■ Source material ■
__________________________________________________

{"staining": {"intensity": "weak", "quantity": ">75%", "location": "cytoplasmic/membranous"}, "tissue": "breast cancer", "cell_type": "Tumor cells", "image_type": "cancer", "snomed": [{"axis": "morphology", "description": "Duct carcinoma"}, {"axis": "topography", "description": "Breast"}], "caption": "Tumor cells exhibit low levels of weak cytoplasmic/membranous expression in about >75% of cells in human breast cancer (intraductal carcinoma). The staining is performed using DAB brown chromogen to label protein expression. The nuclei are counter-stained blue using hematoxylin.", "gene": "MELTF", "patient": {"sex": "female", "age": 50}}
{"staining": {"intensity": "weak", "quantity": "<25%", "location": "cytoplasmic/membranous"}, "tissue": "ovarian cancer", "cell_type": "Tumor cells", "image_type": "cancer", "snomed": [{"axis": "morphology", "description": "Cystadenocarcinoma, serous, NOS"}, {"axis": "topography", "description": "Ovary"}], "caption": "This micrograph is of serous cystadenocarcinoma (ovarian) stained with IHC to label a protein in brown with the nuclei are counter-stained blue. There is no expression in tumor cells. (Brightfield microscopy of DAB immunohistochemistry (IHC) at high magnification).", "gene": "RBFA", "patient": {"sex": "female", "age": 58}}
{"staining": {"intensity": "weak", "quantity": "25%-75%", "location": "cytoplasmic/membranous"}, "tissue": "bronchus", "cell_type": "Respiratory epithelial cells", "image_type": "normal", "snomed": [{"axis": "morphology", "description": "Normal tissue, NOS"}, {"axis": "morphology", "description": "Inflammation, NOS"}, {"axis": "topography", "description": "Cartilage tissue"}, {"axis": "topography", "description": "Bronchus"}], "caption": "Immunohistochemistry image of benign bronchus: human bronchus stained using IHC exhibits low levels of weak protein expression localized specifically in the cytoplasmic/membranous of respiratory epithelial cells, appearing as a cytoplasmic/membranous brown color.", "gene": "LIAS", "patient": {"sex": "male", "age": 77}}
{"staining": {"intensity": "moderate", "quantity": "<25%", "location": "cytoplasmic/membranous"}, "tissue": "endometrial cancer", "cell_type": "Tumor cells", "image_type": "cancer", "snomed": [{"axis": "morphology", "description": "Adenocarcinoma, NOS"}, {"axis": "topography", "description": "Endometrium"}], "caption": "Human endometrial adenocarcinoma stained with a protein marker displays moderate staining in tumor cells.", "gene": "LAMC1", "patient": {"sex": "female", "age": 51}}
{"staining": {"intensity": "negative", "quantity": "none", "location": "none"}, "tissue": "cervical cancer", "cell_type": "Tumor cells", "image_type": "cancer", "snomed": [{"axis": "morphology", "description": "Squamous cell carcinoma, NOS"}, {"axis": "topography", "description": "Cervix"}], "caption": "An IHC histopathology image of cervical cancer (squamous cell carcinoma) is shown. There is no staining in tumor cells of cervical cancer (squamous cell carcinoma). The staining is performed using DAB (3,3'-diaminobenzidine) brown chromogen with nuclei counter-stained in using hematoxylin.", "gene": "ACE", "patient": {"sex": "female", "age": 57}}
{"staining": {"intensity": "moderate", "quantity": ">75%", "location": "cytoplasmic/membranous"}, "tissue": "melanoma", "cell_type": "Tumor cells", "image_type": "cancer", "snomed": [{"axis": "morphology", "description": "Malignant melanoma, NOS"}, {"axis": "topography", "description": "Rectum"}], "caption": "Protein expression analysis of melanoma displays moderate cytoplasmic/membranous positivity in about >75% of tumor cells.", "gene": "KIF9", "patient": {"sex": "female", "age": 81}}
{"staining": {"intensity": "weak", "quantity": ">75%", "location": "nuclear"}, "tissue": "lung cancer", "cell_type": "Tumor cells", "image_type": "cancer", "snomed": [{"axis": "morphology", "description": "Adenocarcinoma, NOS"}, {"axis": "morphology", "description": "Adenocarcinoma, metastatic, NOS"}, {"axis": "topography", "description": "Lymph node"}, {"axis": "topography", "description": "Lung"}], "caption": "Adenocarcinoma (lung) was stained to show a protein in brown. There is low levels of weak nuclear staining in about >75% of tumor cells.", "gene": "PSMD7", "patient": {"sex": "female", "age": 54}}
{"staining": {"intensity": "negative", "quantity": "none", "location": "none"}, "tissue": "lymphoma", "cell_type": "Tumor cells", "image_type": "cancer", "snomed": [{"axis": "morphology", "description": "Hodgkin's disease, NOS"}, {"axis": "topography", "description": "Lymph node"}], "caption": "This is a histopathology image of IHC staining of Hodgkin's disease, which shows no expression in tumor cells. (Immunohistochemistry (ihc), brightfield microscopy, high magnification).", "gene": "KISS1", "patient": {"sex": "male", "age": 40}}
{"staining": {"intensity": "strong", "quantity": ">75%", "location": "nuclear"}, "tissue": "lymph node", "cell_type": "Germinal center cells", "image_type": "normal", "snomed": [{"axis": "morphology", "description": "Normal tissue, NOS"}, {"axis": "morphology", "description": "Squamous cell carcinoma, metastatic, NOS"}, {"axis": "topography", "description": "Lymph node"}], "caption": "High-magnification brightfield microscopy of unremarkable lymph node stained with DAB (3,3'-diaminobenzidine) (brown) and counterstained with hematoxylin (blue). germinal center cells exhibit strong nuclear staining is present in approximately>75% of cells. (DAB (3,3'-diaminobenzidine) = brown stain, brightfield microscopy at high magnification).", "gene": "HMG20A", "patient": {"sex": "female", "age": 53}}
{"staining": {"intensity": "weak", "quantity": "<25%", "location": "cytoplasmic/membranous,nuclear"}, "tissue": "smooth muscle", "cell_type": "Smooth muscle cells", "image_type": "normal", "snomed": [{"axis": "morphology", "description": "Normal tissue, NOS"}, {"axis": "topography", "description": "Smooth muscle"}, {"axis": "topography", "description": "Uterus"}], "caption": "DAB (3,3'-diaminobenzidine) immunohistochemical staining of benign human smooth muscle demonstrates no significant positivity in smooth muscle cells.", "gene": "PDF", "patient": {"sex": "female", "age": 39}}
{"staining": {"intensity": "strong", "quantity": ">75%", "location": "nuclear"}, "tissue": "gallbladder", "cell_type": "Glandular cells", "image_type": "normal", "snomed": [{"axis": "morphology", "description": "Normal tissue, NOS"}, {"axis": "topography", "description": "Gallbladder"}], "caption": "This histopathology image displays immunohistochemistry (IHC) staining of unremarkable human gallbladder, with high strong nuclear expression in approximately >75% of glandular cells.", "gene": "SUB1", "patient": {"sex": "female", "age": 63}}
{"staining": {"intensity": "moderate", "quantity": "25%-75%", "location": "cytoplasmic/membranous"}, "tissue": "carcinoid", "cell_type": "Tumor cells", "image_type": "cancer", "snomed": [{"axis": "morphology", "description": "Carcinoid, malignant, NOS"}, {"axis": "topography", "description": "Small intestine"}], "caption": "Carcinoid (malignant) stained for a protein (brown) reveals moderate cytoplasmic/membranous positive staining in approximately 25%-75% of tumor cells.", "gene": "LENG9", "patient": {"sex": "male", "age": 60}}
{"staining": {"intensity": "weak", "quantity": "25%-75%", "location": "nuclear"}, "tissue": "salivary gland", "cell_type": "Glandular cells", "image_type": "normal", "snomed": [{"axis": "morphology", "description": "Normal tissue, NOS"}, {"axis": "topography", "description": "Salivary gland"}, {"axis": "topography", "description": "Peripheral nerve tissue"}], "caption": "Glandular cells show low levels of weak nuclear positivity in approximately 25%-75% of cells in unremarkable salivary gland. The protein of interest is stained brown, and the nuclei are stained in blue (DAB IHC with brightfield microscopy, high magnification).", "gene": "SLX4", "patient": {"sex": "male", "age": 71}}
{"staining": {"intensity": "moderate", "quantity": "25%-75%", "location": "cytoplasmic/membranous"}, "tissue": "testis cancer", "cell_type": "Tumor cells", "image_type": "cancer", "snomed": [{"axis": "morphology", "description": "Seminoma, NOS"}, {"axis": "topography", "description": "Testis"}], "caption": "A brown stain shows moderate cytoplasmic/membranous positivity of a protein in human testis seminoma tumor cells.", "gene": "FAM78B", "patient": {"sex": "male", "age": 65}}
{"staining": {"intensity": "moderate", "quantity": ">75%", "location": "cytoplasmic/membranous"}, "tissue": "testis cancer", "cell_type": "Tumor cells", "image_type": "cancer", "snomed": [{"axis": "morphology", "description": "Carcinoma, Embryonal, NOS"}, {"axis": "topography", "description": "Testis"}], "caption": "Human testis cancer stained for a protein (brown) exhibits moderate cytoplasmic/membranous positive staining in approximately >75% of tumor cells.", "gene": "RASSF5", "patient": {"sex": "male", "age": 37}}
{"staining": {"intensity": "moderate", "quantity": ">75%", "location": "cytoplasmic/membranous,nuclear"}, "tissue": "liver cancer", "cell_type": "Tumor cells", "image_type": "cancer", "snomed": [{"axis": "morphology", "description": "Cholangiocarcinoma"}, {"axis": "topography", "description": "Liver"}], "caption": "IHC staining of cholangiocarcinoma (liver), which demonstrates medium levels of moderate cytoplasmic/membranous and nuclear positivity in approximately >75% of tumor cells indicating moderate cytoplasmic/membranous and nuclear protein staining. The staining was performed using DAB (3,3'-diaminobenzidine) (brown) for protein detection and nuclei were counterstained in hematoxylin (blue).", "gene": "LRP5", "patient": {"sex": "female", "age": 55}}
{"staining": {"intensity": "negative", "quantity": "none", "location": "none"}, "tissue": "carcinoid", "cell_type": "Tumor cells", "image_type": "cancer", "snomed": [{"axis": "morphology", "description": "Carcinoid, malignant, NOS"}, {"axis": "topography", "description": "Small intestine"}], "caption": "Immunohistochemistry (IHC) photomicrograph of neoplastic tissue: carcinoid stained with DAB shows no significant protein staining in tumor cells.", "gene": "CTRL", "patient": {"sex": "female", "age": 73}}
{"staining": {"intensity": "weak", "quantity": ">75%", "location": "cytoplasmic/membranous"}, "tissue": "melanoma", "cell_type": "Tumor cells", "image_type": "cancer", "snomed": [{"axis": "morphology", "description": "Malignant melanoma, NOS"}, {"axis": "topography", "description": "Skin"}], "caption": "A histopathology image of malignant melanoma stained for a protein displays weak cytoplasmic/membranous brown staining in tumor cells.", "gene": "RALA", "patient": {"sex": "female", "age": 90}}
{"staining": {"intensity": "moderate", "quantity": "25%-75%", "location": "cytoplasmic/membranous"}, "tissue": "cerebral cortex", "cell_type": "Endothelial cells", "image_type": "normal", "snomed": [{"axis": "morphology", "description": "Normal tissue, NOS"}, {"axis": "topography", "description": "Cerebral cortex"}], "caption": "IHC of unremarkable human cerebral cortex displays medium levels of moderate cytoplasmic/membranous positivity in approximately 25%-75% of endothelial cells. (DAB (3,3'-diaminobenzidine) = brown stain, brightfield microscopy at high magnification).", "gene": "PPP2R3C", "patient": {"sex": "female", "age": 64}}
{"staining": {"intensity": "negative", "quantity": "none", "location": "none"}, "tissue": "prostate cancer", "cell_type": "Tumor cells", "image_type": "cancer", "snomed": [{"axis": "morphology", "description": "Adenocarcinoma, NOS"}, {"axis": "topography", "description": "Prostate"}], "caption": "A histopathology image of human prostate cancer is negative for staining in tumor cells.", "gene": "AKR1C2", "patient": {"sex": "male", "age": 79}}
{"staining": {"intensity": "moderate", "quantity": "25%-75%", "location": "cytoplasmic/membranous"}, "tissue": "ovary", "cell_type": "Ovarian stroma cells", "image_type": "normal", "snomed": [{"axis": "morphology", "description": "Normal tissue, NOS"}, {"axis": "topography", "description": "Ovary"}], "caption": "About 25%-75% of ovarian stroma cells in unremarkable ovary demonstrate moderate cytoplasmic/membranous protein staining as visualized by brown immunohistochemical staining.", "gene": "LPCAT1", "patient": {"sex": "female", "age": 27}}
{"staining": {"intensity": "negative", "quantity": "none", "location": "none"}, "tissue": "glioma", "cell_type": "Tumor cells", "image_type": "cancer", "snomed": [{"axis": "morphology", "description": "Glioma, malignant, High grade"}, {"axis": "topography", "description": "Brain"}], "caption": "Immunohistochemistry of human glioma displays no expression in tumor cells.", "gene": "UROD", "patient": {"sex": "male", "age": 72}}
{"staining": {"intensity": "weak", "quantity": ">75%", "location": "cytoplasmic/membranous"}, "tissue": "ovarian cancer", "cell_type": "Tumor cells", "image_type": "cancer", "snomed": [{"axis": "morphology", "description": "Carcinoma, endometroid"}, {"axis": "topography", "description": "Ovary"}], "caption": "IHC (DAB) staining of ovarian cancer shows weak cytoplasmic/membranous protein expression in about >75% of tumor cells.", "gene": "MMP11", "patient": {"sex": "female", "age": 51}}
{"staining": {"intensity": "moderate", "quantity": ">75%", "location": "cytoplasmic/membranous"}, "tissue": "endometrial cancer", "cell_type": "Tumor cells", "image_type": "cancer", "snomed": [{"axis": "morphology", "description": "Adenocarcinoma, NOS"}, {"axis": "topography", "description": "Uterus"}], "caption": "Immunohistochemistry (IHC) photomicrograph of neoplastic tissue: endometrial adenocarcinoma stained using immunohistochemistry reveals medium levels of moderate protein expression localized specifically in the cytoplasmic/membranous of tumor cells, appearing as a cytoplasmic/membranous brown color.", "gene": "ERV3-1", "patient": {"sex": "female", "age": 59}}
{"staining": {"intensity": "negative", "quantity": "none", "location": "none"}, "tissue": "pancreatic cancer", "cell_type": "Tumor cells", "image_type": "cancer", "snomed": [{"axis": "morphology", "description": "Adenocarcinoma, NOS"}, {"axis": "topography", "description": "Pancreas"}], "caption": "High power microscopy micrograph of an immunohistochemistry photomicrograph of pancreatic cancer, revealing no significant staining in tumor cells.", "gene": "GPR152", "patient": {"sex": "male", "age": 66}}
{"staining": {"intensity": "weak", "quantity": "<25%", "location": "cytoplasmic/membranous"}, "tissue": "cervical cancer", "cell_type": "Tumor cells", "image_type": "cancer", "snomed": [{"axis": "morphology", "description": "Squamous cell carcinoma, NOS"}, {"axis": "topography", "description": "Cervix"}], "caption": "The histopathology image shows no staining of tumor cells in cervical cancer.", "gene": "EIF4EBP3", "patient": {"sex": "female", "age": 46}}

__________________________________________________

■ Exercise goal ■
Could you return exactly the lines above from the line with "image of human" to the line with "(DAB) staining of", both included, and nothing else?

■ Your response ■
{"staining": {"intensity": "negative", "quantity": "none", "location": "none"}, "tissue": "prostate cancer", "cell_type": "Tumor cells", "image_type": "cancer", "snomed": [{"axis": "morphology", "description": "Adenocarcinoma, NOS"}, {"axis": "topography", "description": "Prostate"}], "caption": "A histopathology image of human prostate cancer is negative for staining in tumor cells.", "gene": "AKR1C2", "patient": {"sex": "male", "age": 79}}
{"staining": {"intensity": "moderate", "quantity": "25%-75%", "location": "cytoplasmic/membranous"}, "tissue": "ovary", "cell_type": "Ovarian stroma cells", "image_type": "normal", "snomed": [{"axis": "morphology", "description": "Normal tissue, NOS"}, {"axis": "topography", "description": "Ovary"}], "caption": "About 25%-75% of ovarian stroma cells in unremarkable ovary demonstrate moderate cytoplasmic/membranous protein staining as visualized by brown immunohistochemical staining.", "gene": "LPCAT1", "patient": {"sex": "female", "age": 27}}
{"staining": {"intensity": "negative", "quantity": "none", "location": "none"}, "tissue": "glioma", "cell_type": "Tumor cells", "image_type": "cancer", "snomed": [{"axis": "morphology", "description": "Glioma, malignant, High grade"}, {"axis": "topography", "description": "Brain"}], "caption": "Immunohistochemistry of human glioma displays no expression in tumor cells.", "gene": "UROD", "patient": {"sex": "male", "age": 72}}
{"staining": {"intensity": "weak", "quantity": ">75%", "location": "cytoplasmic/membranous"}, "tissue": "ovarian cancer", "cell_type": "Tumor cells", "image_type": "cancer", "snomed": [{"axis": "morphology", "description": "Carcinoma, endometroid"}, {"axis": "topography", "description": "Ovary"}], "caption": "IHC (DAB) staining of ovarian cancer shows weak cytoplasmic/membranous protein expression in about >75% of tumor cells.", "gene": "MMP11", "patient": {"sex": "female", "age": 51}}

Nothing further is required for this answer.